The 28-year-old returned to action in March after a five month lay-off caused by a collision that he did not immediately realise had been serious enough to sideline him.

Scott played the remainder of that match in October, before reporting symptoms two days later and received text book treatment at the club he re-joined last summer, but he does not believe those standards are being followed throughout the sport.

HeraldScotland: Matt ScottMatt Scott

READ MORE: Matt Scott's case highlights worrying issue re rugby's on-going concussion problem

“I’ve seen it in the professional game. Guys are saying they have a headache but they just don’t tell (the medics),” said Scott.

“It is easy to say I would never play with a headache, but you’ve got guys who are perhaps coming to the last two or three months of their contracts, they don’t have a club for next year, and they’re thinking, ‘I’ve got a bit of a headache but I’m not going to declare that because I need to play for a club because no one will pick me up if I’ve not played with the concussion.’

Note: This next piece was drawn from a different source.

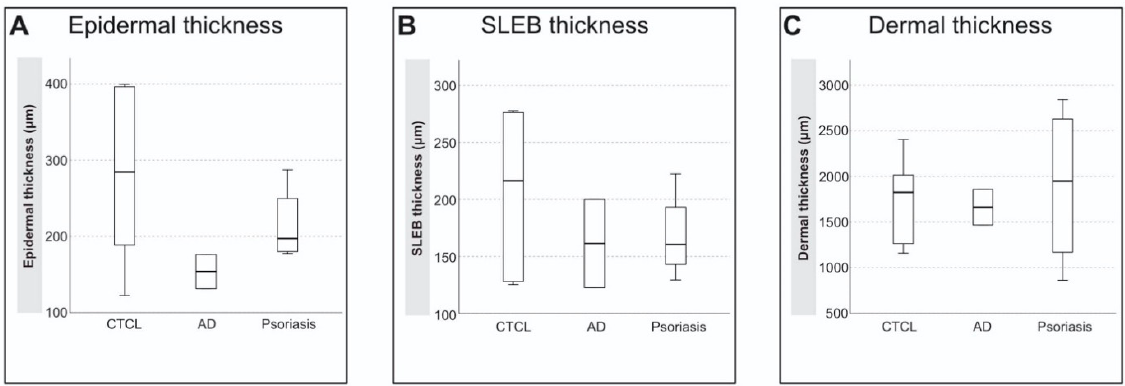
Figure 3. ( A – C ): Epidermal-, SLEB-, and Dermal thickness in CTLC, AD and Psoriasis. ( A ): Epidermal thickness in µ m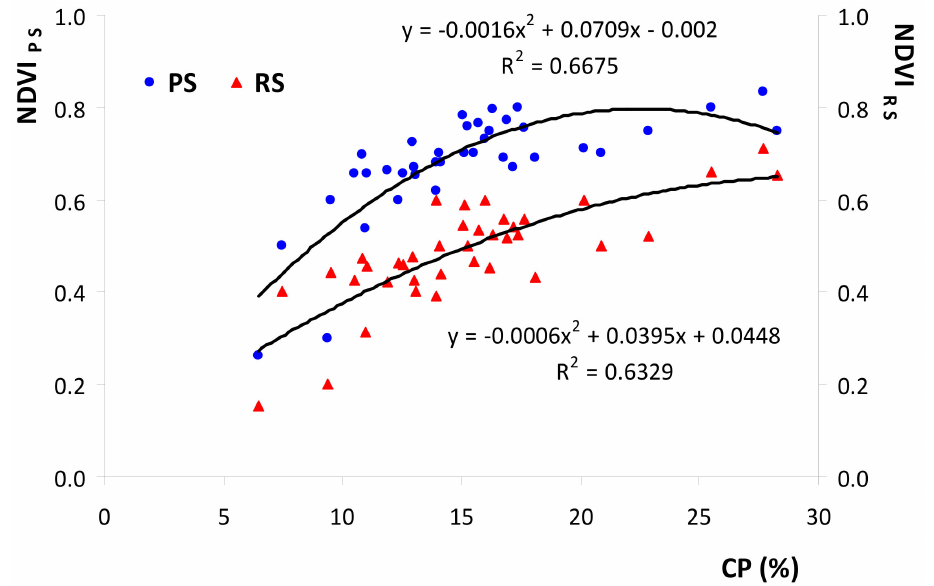
Figure 10. Correlation between vegetation index values (obtained by proximal sensors, NDVI PS , and by remote sensing, NDVI RS ) and pasture crude protein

“In an ideal world you wouldn’t play with a concussion, but even coming up to World Cup time, if somebody picks up a head knock before they get on the plane to Japan... do you mention it or do you not?”

Scott also cited the case currently being pursued by former Canadian international against French Top 14 team Clermont Auvergne, relating to the consequences of head injuries suffered during his career, as cause for concern.

“If you’re thinking about moving to France you do have to think.

“If I was in that situation in a French club I reckon they would be saying ‘play or we don’t pay you’. I don’t think I would have been given the same treatment as I have been here,” he claimed.

“That’s maybe a bit of a generalisation, but Cockers (Edinburgh head coach Richard Cockerill) never once asked me when I would be back.

“It was always just ‘come back when you’re ready’. That was really good.”